INPUT DATA:
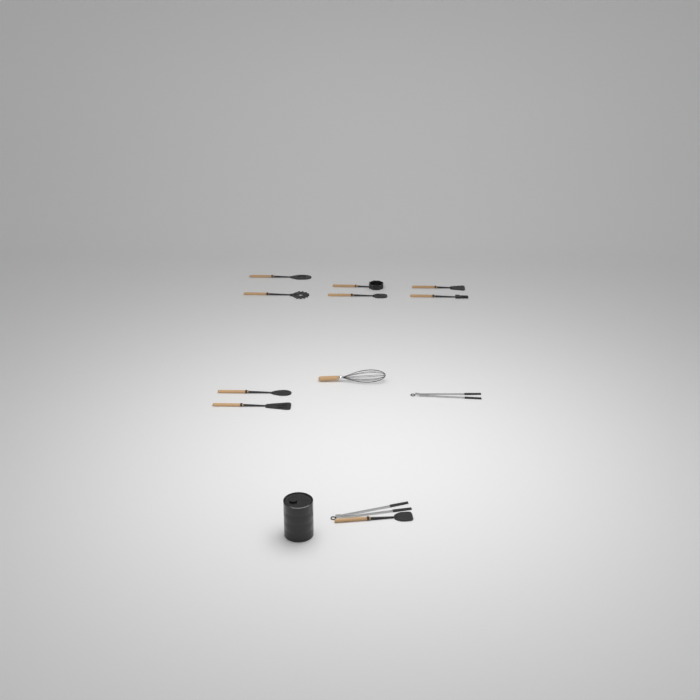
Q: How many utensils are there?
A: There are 12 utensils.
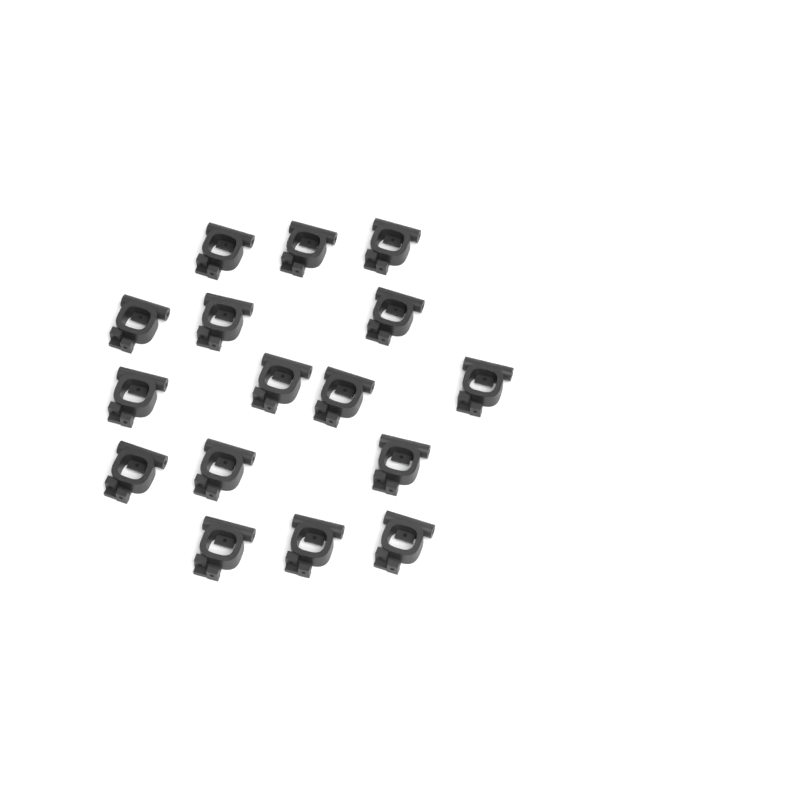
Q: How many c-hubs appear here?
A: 16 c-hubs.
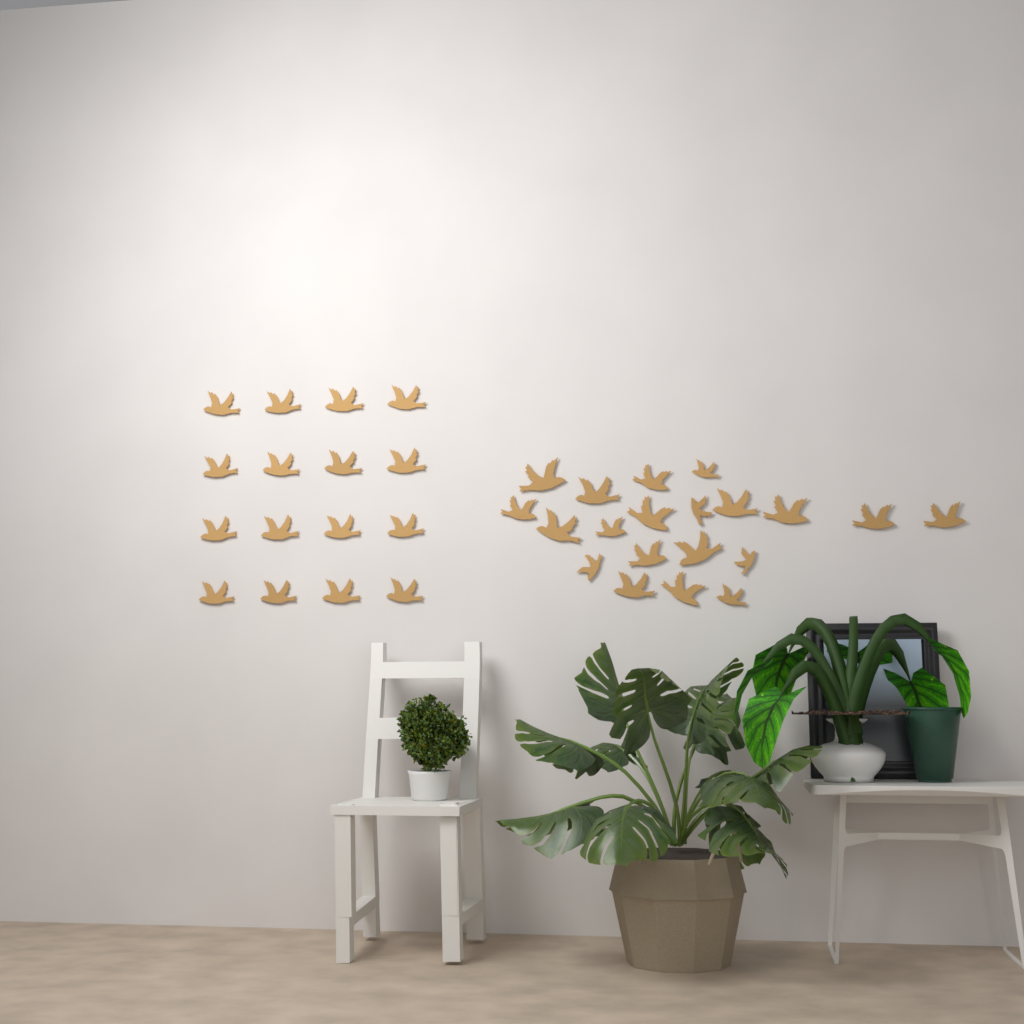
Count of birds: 36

PROBLEM TO WORK ON: Transcribe the text of every entry above word for word, leaving out the pictures.

IN RESPONSE:
Q: How many utensils are there?
A: There are 12 utensils.
Q: How many c-hubs appear here?
A: 16 c-hubs.
Count of birds: 36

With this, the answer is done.